Ich finde alles im Rahmen, solange der Hund gepflegt ist und seine Grundbedürfnisse erfüllt werden.
Also: Fressen, Trinken, Lösen, grundlegend Sozialkontakt, grundlegende Bewegung, tierärztliche Versorgung und bei entsprechendem Fell auch die entsprechende Pflege! Verfilzen oder kaputte Zähne ist nicht ok, da haben ich kein Verständnis! Wenn es so weit kommt, dann sollte über eine Abgabe nachgedacht werden.
Das Gassi kurz wird, Hundesport oder Beschäftigung wegfällt - ok! Aber die Tiere dürfen nicht versiffen. Das finde ich nicht in Ordnung, wenn man dieses Minimum nicht gewährleisten kann, dann ist eine Trennung angebracht.
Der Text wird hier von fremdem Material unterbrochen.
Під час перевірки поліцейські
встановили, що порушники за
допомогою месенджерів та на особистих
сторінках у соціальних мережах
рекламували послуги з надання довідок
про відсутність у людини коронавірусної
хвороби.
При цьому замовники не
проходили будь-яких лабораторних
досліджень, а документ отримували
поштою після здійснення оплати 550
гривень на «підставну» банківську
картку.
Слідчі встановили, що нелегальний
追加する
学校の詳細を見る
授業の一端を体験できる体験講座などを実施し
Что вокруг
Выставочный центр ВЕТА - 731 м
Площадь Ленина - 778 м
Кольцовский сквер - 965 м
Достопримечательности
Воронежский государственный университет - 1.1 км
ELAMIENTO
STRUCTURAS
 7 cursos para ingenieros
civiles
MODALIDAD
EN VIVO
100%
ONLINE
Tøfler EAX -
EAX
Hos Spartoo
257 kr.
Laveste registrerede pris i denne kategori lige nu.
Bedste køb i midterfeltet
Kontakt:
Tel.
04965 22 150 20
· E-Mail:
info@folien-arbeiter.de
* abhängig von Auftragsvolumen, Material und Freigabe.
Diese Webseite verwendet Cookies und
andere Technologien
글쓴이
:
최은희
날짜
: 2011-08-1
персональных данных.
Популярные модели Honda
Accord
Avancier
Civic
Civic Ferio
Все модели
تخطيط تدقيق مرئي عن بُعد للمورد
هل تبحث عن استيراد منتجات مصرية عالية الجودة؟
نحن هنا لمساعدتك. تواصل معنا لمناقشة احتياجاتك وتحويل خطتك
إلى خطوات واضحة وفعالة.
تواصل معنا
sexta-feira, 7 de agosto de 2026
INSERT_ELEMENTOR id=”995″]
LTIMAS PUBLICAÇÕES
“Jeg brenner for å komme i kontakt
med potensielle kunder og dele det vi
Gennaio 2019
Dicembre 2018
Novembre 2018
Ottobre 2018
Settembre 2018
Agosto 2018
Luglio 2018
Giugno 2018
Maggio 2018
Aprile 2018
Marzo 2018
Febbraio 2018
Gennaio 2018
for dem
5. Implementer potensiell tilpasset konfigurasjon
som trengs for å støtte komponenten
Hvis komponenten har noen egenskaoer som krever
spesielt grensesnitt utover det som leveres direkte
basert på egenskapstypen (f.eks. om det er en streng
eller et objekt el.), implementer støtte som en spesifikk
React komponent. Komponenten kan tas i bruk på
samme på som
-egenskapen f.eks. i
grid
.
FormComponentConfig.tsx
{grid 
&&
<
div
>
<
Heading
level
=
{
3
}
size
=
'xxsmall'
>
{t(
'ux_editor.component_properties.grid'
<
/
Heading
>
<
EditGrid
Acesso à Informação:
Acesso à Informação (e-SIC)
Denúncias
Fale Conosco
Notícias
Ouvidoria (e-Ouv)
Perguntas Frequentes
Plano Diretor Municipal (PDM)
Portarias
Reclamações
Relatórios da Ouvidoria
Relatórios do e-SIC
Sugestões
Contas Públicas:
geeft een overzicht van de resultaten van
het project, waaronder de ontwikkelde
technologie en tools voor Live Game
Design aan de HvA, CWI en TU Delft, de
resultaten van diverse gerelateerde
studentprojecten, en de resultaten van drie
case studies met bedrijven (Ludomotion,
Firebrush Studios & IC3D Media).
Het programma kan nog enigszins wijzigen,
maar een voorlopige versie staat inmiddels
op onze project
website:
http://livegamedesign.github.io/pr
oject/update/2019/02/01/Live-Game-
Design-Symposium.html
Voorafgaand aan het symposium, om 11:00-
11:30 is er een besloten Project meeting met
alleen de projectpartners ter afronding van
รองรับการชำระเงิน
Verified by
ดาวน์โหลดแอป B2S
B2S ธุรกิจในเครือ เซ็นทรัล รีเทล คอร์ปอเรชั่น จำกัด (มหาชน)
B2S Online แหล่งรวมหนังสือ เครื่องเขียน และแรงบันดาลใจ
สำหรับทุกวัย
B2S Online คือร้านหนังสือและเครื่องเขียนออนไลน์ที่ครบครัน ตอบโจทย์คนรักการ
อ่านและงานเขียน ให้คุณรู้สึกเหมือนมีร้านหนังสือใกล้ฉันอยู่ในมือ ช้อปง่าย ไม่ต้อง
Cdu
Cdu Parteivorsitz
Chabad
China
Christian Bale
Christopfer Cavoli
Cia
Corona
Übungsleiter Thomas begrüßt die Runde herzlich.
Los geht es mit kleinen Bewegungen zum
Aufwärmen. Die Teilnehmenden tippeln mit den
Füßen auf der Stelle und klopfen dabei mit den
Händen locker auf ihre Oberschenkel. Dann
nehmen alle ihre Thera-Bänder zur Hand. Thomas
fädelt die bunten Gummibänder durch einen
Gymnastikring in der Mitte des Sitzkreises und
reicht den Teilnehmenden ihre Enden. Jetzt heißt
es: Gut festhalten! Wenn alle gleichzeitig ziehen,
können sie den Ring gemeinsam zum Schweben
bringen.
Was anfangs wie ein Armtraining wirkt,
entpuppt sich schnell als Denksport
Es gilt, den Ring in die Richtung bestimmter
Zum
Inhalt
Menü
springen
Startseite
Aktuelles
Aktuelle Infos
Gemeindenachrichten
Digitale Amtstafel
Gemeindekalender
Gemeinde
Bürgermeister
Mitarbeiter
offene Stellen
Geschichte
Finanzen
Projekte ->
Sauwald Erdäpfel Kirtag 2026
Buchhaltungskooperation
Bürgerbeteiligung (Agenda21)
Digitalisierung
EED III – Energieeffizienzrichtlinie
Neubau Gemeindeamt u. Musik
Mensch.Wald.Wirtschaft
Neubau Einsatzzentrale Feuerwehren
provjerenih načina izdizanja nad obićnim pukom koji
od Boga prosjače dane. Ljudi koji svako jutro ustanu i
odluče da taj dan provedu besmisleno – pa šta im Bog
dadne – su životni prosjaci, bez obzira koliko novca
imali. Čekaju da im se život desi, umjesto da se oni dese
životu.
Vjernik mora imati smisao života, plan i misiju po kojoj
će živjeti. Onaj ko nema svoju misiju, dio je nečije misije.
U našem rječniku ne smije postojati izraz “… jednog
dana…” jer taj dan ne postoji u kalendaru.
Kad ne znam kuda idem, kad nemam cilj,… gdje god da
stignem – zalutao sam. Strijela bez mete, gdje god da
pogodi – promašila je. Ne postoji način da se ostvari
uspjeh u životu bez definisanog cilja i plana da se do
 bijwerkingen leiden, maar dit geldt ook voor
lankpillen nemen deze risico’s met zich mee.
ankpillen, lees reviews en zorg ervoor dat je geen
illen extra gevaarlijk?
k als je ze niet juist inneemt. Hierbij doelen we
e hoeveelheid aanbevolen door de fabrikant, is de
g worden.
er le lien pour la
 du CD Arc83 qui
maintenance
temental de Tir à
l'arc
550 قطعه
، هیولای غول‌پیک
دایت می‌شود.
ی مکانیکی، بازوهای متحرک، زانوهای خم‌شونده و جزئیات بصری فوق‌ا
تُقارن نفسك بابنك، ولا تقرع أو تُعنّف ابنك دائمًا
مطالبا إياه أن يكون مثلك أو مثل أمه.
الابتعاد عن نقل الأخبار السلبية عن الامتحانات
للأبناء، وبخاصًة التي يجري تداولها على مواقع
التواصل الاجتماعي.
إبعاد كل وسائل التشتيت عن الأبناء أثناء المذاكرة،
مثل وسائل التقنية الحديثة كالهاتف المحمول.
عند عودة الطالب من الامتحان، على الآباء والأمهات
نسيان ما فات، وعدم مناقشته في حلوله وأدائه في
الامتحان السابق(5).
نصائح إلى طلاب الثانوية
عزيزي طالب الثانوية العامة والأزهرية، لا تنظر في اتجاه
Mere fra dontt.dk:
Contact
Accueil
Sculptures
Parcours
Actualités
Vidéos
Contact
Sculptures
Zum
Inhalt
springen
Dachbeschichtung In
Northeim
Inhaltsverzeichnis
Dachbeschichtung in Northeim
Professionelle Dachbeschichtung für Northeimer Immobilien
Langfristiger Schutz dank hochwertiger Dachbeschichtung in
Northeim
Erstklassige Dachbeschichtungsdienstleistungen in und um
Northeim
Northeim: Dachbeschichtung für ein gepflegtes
Derjenige hat sich ja bewusst für eine Haushaltung (mehr Dreck - mehr Arbeit) und eine entsprechende Rasse entschieden, und jede Medaille hat zwei Seiten. Andere Rassen könnte man halt vermehrt in nen Zwinger packen, mit Auslauf, die müssen nicht zum Frisör und da ist das Gebiss ausreichend funktional sodass auch nichts geputzt werden muss. Aber wenn ich mich für einen pflegeintensiven Hund entscheide, dann muss ich nun mal auch pflegen. Auch wenn Oma stirbt, die Weihnachtszeit stressig ist oder ich mich grade getrennt habe.
Das es bei vielen Rassen mit Gassi und Füttern nicht getan ist, das weiß man doch vorher und wenn man merkt das man dem nicht mehr gerecht wird, dann sollte man ein Tier in passende Hände geben.